The measures in child benefit are disappointing. When the expert group on child care reported recently under Partnership 2000, the Minister and his colleagues sent the report, as he has done with so many issues concerning his Department, to another interdepartmental group to consider the tax and other issues involved. I know the central issue is to be fair to parents doing home duties as well as to working parents, but the Government does not appear to have any clear idea of the areas in which it will make progress.
I will refer briefly to the representations the Minister received from the National Association of Widows in Ireland. Neither the Bill nor the Minister's colleague, the Minister for Finance, seem to address the fundamental issues, particularly those affecting working widows and widows attempting to return to work. The Government's ambition is to reduce the poverty index from 9 per cent to 15 per cent of our population to between 5 per cent and 10 per cent by the year 2007, but with the enormous rises in social welfare we will have to do much better in terms of our approach to this legislation and to provision for the poorer sections of our society.

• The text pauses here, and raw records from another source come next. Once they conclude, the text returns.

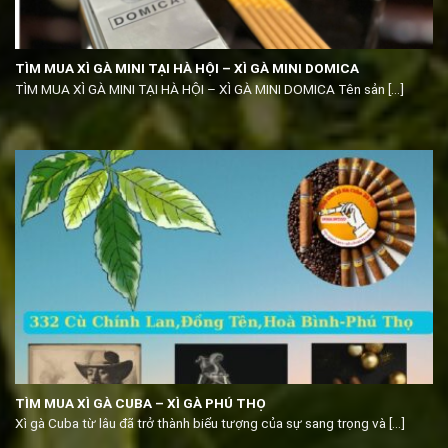
TÌM MUA XÌ GÀ MINI TẠI HÀ HỘI – XÌ GÀ MINI DOMICA
TÌM MUA XÌ GÀ MINI TẠI HÀ HỘI – XÌ GÀ MINI DOMICA Tên sản [...]
TÌM MUA XÌ GÀ CUBA – XÌ GÀ PHÚ THỌ
Xì gà Cuba từ lâu đã trở thành biểu tượng của sự sang trọng và [...]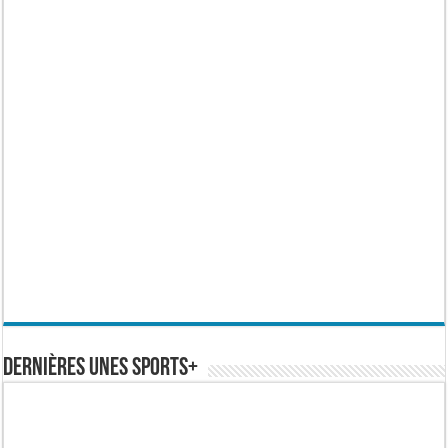
Dernières Unes Sports+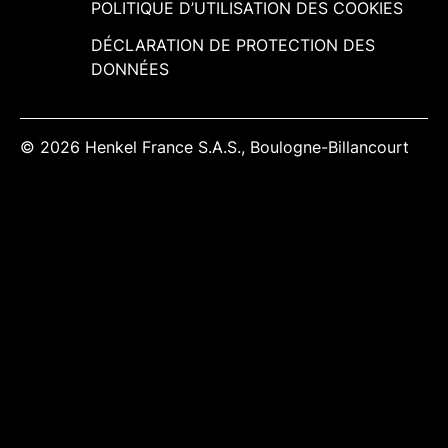
POLITIQUE D’UTILISATION DES COOKIES
DÉCLARATION DE PROTECTION DES
DONNÉES
© 2026 Henkel France S.A.S., Boulogne-Billancourt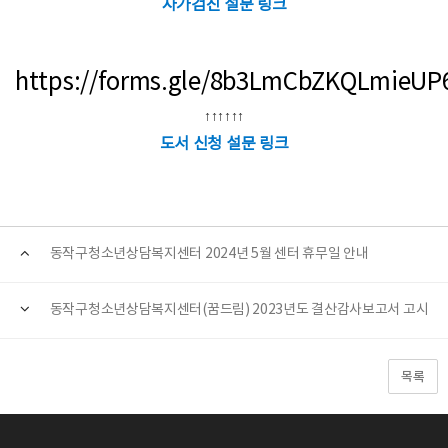
자가검진 설문 링크
https://forms.gle/8b3LmCbZKQLmieUP
↑↑↑↑↑↑
도서 신청 설문 링크
동작구청소년상담복지센터 2024년 5월 센터 휴무일 안내
동작구청소년상담복지센터(꿈드림) 2023년도 결산감사보고서 고시
목록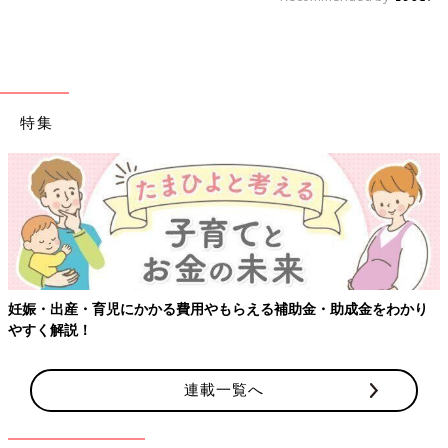
特集
妊娠・出産・育児にかかる費用やもらえる補助金・助成金をわかり
やすく解説！
連載一覧へ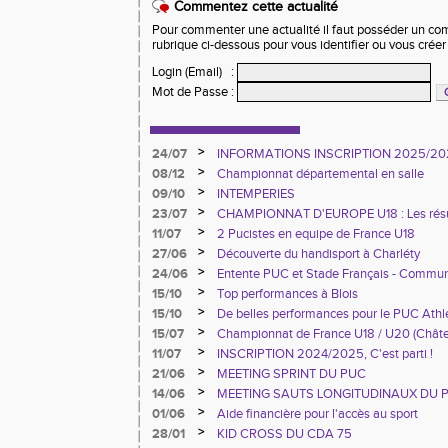
Commentez cette actualité
Pour commenter une actualité il faut posséder un compt
rubrique ci-dessous pour vous identifier ou vous crée
Login (Email)
:
Mot de Passe
:
>
24/07
INFORMATIONS INSCRIPTION 2025/20
>
08/12
Championnat départemental en salle
>
09/10
INTEMPERIES
>
23/07
CHAMPIONNAT D'EUROPE U18 : Les résu
>
11/07
2 Pucistes en equipe de France U18
>
27/06
Découverte du handisport à Charléty
>
24/06
Entente PUC et Stade Français - Commun
>
15/10
Top performances à Blois
>
15/10
De belles performances pour le PUC Ath
France à Blois
>
15/07
Championnat de France U18 / U20 (Chât
>
11/07
INSCRIPTION 2024/2025, C'est parti !
>
21/06
MEETING SPRINT DU PUC
>
14/06
MEETING SAUTS LONGITUDINAUX DU 
>
01/06
Aide financière pour l'accès au sport
>
28/01
KID CROSS DU CDA 75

In relation to section 7 and the family income supplement, I will attempt to amend some of the provisions in the section, for example, the difficulty of workers who no longer work 38 hours per fortnight. My party made a series of proposals recently on the back to work allowance and the area based allowance which we would like the Minister to consider. Those proposals have merit given that the scheme for the self-employed has had considerable success. The Labour Party in particular is interested in merging the two schemes and the extension of some income support measures such as FIS to new entrepreneurs coming off long-term unemployment benefit. We are also concerned that the unemployment duration period for the back to work scheme remains at one year. We see no reason it should not be reduced to six months.
The Minister's Department and his colleagues in the Department of Enterprise, Trade and Employment should be encouraged to extend the back-up facilities in terms of advice, financial support and the whole facilitation network in the local employment service and in the partnership areas. The success achieved so far could be improved in the future. Perhaps the Minister might study the document published by the Labour Party entitledFrom Unemployment to Self-Employment and give us his response to some of the proposals.